Ahí estaba la Niña de los Peines compitiendo en el Kursaal de Sevilla con las sesiones de Charles Chaplin o la exigencia de José Cepero y Luis Maravilla, ya en los años treinta, desde la sección de flamenco de UGT, exigiendo que por cada cinco sesiones de cine, se pusiera una de flamencos. Pero, además, desde la valoración de la bohemia (literalmente, lo gitano), la mirada orientalista es compleja en el caso del flamenco, especialmente cuando este es entendido desde el cine de vanguardia. La tensión entre el formalismo y lo grotesco inaugura esa forma de mirar cuando el cine francés -especialmente la llamada “vanguardia impresionista”- fue empujado a filmar en España por causa de la Gran Guerra.
Lo español, lo andaluz, lo gitano, o sea, lo flamenco, se convierte en un espacio experimental tanto para el refinamiento de un sublime estético como para la deyección del bajo materialismo. Y esa tensión antagónica entre formalismo e informalismo es, finalmente, la que va construyendo el género con un alcance que hasta ahora no se ha medido con justicia.
Como Gerhard Steingress y José Manuel Gamboa han demostrado, París y Nueva York son las capitales privilegiadas desde las que se articula esta mirada constructiva sobre el flamenco. En concomitancia con el pulso general de las artes y las vanguardias el flamenco circuló ahí, atendiendo a formas, discursos y obsesiones muy concretas, excéntricas y sublimes muchas veces, con una determinada función en el reparto de lo sensible.

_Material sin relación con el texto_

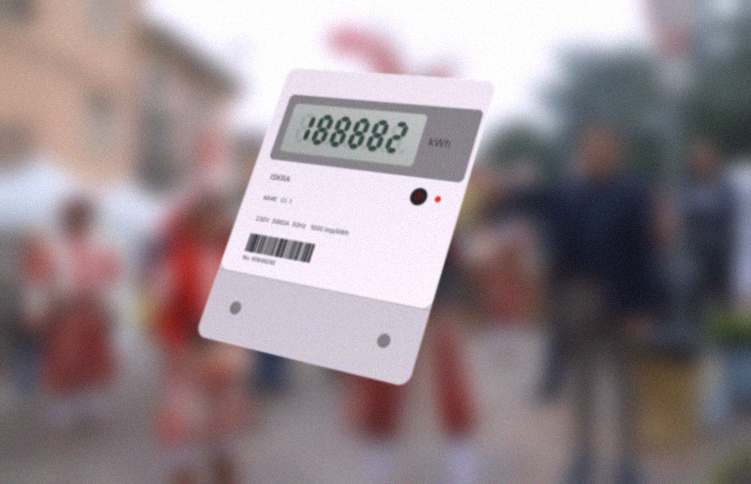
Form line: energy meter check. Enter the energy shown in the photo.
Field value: 188882 kWh
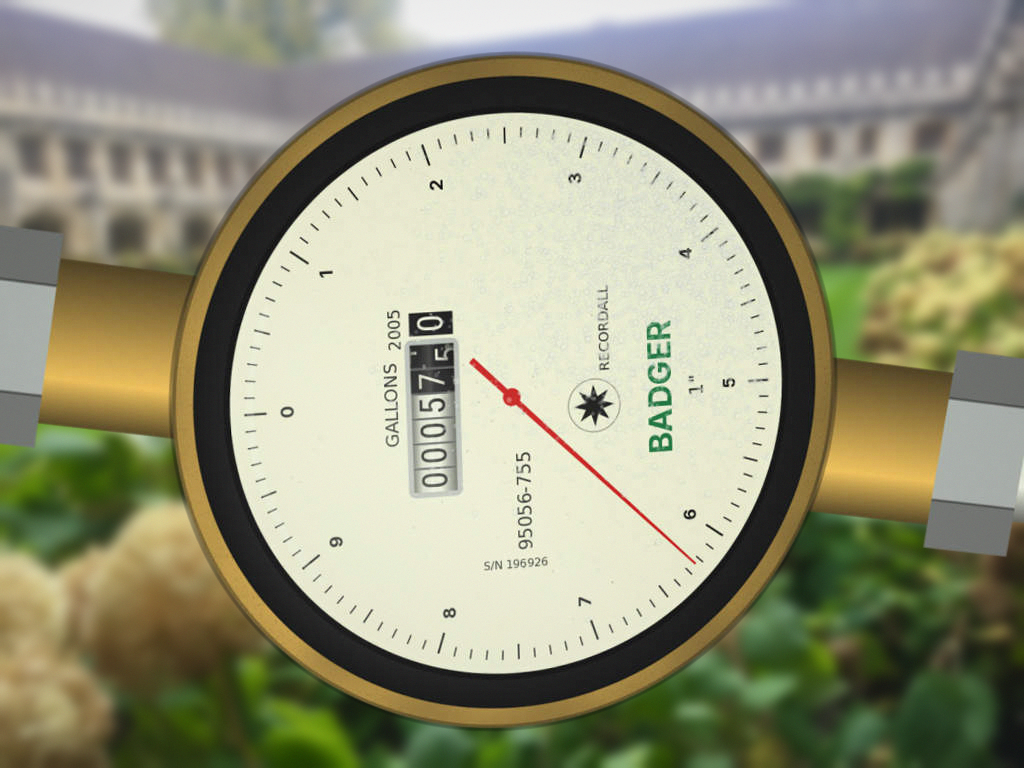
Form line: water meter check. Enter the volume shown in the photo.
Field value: 5746.2 gal
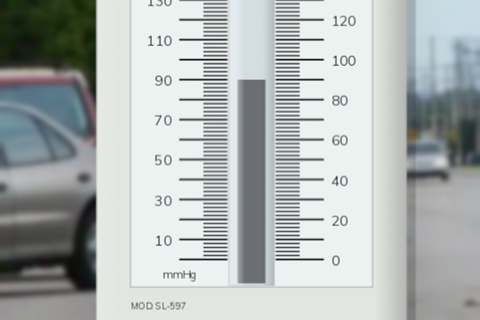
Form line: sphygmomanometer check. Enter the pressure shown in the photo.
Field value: 90 mmHg
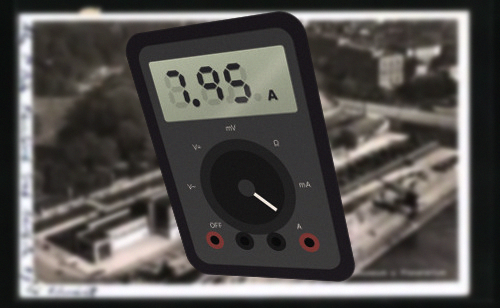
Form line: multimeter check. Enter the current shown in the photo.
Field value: 7.95 A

Lo flamenco aparece entonces como espacio de experimentación propia del género musical y dancístico pero también etnográfico, en distintos sentidos: desde la vuelta adánica de cierto primitivismo que nos concilia con el medio natural y las pulsiones básicas hasta la exaltación grotesca que culmina nuestras fantasías lumpen (sexo, drogas, delincuencias). Lo flamenco es entonces un campo cultural, una ficción que toma desde la construcción artística su carta de naturaleza, que va más allá del cante, el baile o la guitarra. El cine mudo, por ejemplo, tuvo que ser flamenco así, con la pantomima y el despliegue semiótico de signos culturales que ambientaba el piano de cada sala con los tópicos que se entendían como música española en cada momento. El flamenco es, entonces, un medio. Igual que el cinematógrafo pero no ligado a la técnica, más bien a ciertas artesanías, a determinadas formas-de-vida, a un entendimiento de la expresión y el lenguaje que no diferencia entre naturaleza y cultura, es más, los concilia, los reconcilia, trabaja disolviendo lo que separa la barbarie de la civilización. Esos son los impulsos que configuran la afición al género, los distingos que produce frente a otras artes y otras músicas populares, esas son las construcciones retóricas que hacen al flamenco.
Entendemos nuestro ciclo como un recorrido por los altibajos de esta construcción visual que es el flamenco, desde un cruce entre el cine de variedades y el de vanguardia que lo caracteriza, muy en línea con la modernidad heroica de los primeros ismos, siguiendo esa dialéctica de las imágenes entre forma e informe, antes de que el giro etnográfico (documentales antropológicos, estudios sociales, reportajes turísticos sobre el color local) de los años sesenta fagocitara definitivamente las representaciones visuales del género flamenco.